Por otra parte, el hecho de que en algunos espacios universitarios se encomie al aventurerismo político no significa que así ocurra en todas las aulas o en todas las escuelas de la UNAM. Sin embargo, algunos malquerientes de la Universidad han preferido ver, en este caso, a una institución postrada ante tales expresiones. Y esa no es la situación de la Universidad en nuestros días. Un columnista de asuntos financieros, Carlos Mota, escribió en Milenio que la Filosofía, tal y como se enseña en esa institución, resulta inútil porque cuando fue a ofrecer una conferencia los estudiantes de esa disciplina no comprendieron su insistencia en que la Universidad debe formar cuadros para las grandes empresas. Desde luego que puede y debe hacerlo, pero eso no implica que todos los egresados de la universidad pública tengan como único horizonte un cargo en Nokia o Cemex como quisiera ese columnista.
A su vez, en su colaboración de antier en El Universal el presidente nacional del PAN, Germán Martínez, con motivo de las vicisitudes de Lucía Morett y sus compañeros se refirió a “la UNAM, campus Ecuador”. Las correrías sudamericanas de esos alumnos y egresados de la Universidad Nacional fueron de una irresponsabilidad trágica que nos obliga a formularnos muchas preguntas e, insistimos, a refrendar la necesidad de la crítica dentro y fuera de los espacios académicos. Pero una comparación como la que hace el principal dirigente del partido en el gobierno, solamente puede ser tomada como expresión de pésimo gusto para no considerarla signo de patética ignorancia sobre la situación de las universidades públicas en este país.
Las FARC son un grupo indefendible que ha secuestrado a centenares de personas, que mantiene en vilo a Colombia y otras naciones en esa región y cuya equidistancia de cualquier causa social se demuestra en el papel que desempeña en la distribución regional de estupefacientes. Con toda razón, hace un par de días la experimentada periodista española Maite Rico escribía en El País: “Por su componente mafioso y el poder del narcotráfico, las FARC no son una guerrilla convencional. Consciente de ello, el objetivo del Gobierno no es tanto liquidar a las FARC, tarea harto improbable, como forzarla a negociar sin condiciones. Pero el apoyo logístico y político prestado a la guerrilla por Ecuador y Venezuela (que ha enviado armas y dinero) puede dificultar el empeño de Colombia de poner fin a casi cuatro décadas de horror”.
Los documentos localizados en la computadora portátil de “Raúl Reyes”, el dirigente de las FARC a quien buscaban y mataron los militares colombianos que asaltaron el campamento en donde además estaban los jóvenes mexicanos, están contribuyendo a evidenciar esa relación perversa entre guerrilla y narcotráfico. El bombardeo y luego el asalto militar al campamento, instalado más allá de la frontera de Colombia, constituyó sin lugar a dudas una transgresión a la soberanía de Ecuador. Pero el gobierno ecuatoriano tampoco puede ofrecer cuentas claras en este episodio porque resultó claro que alojaba en su territorio a un grupo armado de otro país.
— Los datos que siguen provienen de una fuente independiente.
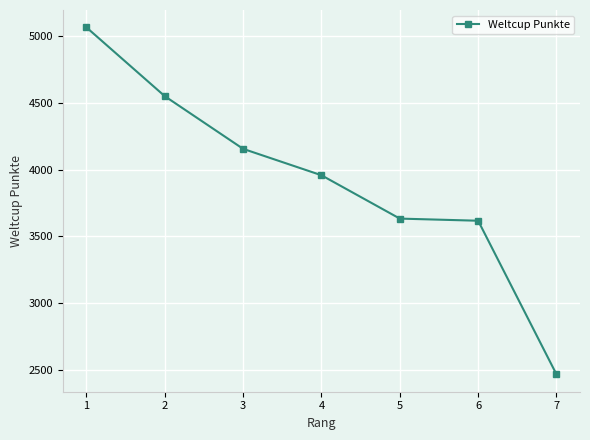

Where does the data first go above 3959?

1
Está probado que las FARC son una pandilla de traficantes y secuestradores. Con tales individuos se comprometieron los jóvenes mexicanos que, como Lucía Morett, acudieron a ofrecer in situ el respaldo que le dispensaban a ese grupo dentro de nuestro país. La agresión que sufrieron en Ecuador es condenable, pero no resultó sorprendente. Fueron víctimas de un engaño expresamente consentido, de un tergiversado voluntarismo, de un exasperado —y a la postre provocador— aventurerismo.